The assembly of the Mitochondrial Complex I Assembly complex uncovers a redox pathway coordination

• Published in: Nature communications Vol. 14; no. 1; p. 8248
• Main Authors: McGregor, Lindsay, Acajjaoui, Samira, Desfosses, Ambroise, Saïdi, Melissa, Bacia-Verloop, Maria, Schwarz, Jennifer J., Juyoux, Pauline, von Velsen, Jill, Bowler, Matthew W., McCarthy, Andrew A., Kandiah, Eaazhisai, Gutsche, Irina, Soler-Lopez, Montserrat
• Format: Journal Article
• Language: English
• Published: London Nature Publishing Group UK 12.12.2023; Nature Publishing Group; Nature Portfolio
• Subjects: 101/28; 101/58; 45/70; 631/337/458/1733; 631/378; 631/535/1258/1259; 82/16; 82/83; Alzheimer Disease; Alzheimer's disease; Amyloid beta-Peptides; Assembly; Binding; Biochemistry, Molecular Biology; Bioenergetics; Complex formation; Electron transport chain; Electron Transport Complex I; Energy Metabolism; Enzymes; Humanities and Social Sciences; Humans; Life Sciences; multidisciplinary; NADH-ubiquinone oxidoreductase; Neurodegenerative diseases; Oxidation; Oxidation-Reduction; Pathogenesis; Phosphorylation; Science; Science (multidisciplinary); Structural Biology; Toxicity; β-Amyloid
• ISSN: 2041-1723; 2041-1723
• DOI: 10.1038/s41467-023-43865-0

The Mitochondrial Complex I Assembly (MCIA) complex is essential for the biogenesis of respiratory Complex I (CI), the first enzyme in the respiratory chain, which has been linked to Alzheimer’s disease (AD) pathogenesis.
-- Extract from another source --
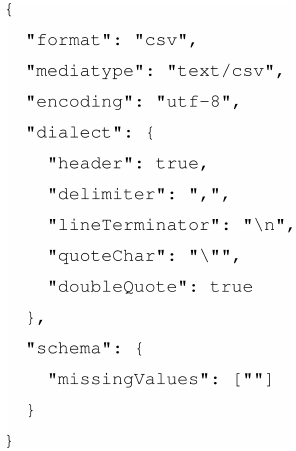
Figure 3. Sample JSON from datapackage.json specifying the file format (format: “csv”), character encoding (encoding: “utf- 8”), and structure of the data files – for example, that the first line of each file contains field names (header: true), values are separated by a comma (delimiter: “,”), and missing values are exclusively rep- resented by empty strings (missingValues: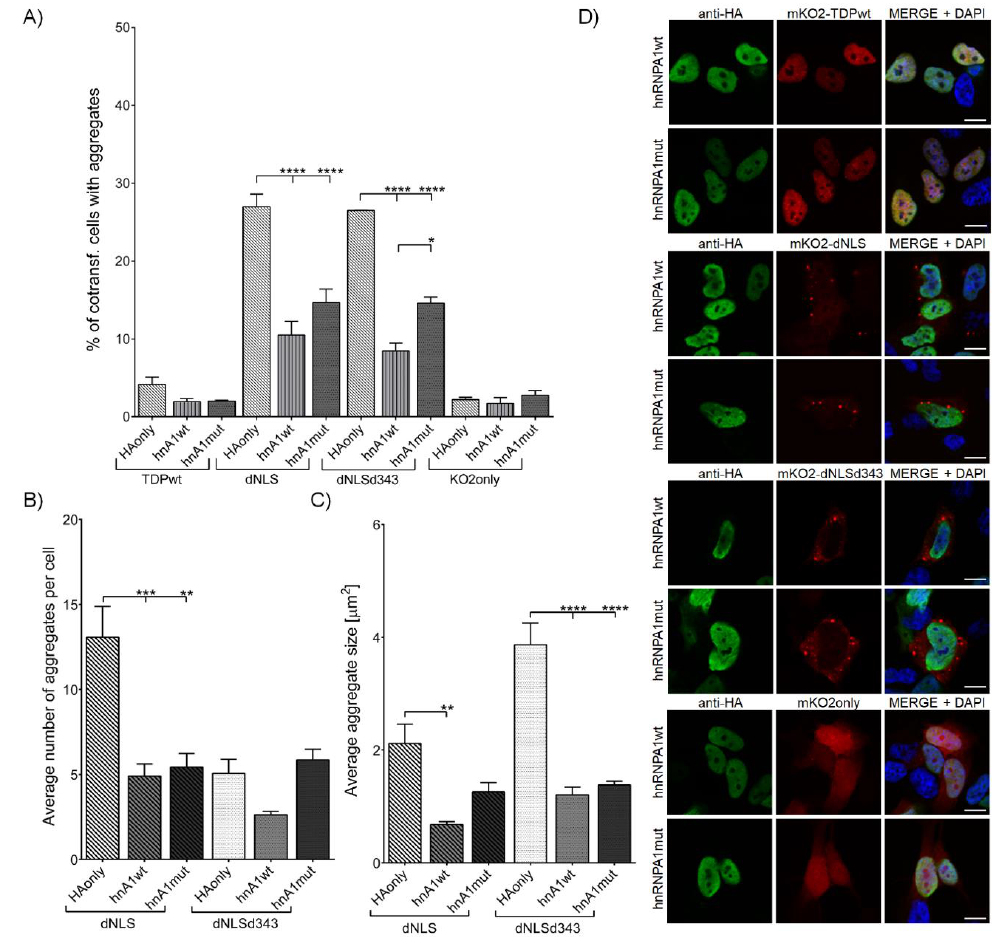
Figure 2. SH-SY5Y cells co-transfected with mKO2 constructs and wt or mut hnRNPA1. ( A ) Quantification of co-transfected cells harboring aggregates. ( B ) Average number of aggregates in an individual cell. ( C ) Average aggregate size. ( D ) SH-SY5Y cells co-transfected with mKO2 constructs and wt or mut hnRNPA1. Probed for HA-tag and counterstained with DAPI. Scale bars: 10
However, how MCIA facilitates CI assembly, and how it is linked with AD pathogenesis, is poorly understood. Here we report the structural basis of the complex formation between the MCIA subunits ECSIT and ACAD9. ECSIT binding induces a major conformational change in the FAD-binding loop of ACAD9, releasing the FAD cofactor and converting ACAD9 from a fatty acid β-oxidation (FAO) enzyme to a CI assembly factor. We provide evidence that ECSIT phosphorylation downregulates its association with ACAD9 and is reduced in neuronal cells upon exposure to amyloid-β (Aβ) oligomers. These findings advance our understanding of the MCIA complex assembly and suggest a possible role for ECSIT in the reprogramming of bioenergetic pathways linked to Aβ toxicity, a hallmark of AD. The role that cellular bioenergetics plays in the early stages of Alzheimer’s disease is poorly understood. Here the authors describe structures of key OXPHOS assembly proteins, providing insights into how these pathways are interlinked and regulated.